Es una rutina de un grupo de amigos, ir luego de hacer ejercicio a tomar unas cervezas a un bar del barrio llamado “Bastardo”. El otro día fuimos (éramos 5) y no nos quisieron vender: el local estaba cerrando.
Primera pregunta: “¿quién cree que nos dijo que no: el dueño o un empleado?”. Claramente, no fue el dueño. El empleado de turno se atinó a las normas, era casi la hora de cerrar: “NO se puede“. Si hubiera estado el dueño hubiera sido seguramente distinto: se hubiera mostrado más flexible, no hubiera querido pasar 5 ventas seguras de clientes asiduos.
Segunda pregunta: ¿hasta cuanto nos tenemos entonces que adaptar o flexibilizar?
Para poder flexibilizar, antes hay que normar.
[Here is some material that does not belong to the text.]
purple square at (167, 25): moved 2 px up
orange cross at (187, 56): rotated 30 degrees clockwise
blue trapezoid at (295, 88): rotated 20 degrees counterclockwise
Y comunicar (bien). Tener políticas claras es fundamental, para el orden, las buenas prácticas y el estipular con criterio razonable como dar un buen servicio eficiente y costeable. Sólo una vez que se hizo este trabajo completo, es que podemos dar lugar a las adaptaciones y flexibilizaciones. Donde el personal, pero también los clientes, deberán de primera mano saber cuales son las distintas reglas del negocio.
Si no hacemos esto, viviremos de salto en salto, de excepción a excepción. No son malas las excepciones; al contrario son bienvenidas y muy valoradas por los clientes. Lo que no podemos es vivir en excepciones permanentes.
De esta manera, definamos criterios justos, comuniquémoslos con precisión y carácter, para luego dar rienda suelta al lado sensible de la excepción. Es que nunca se le debería prohibir una helada cerveza a un grupo de amigos (habitúes).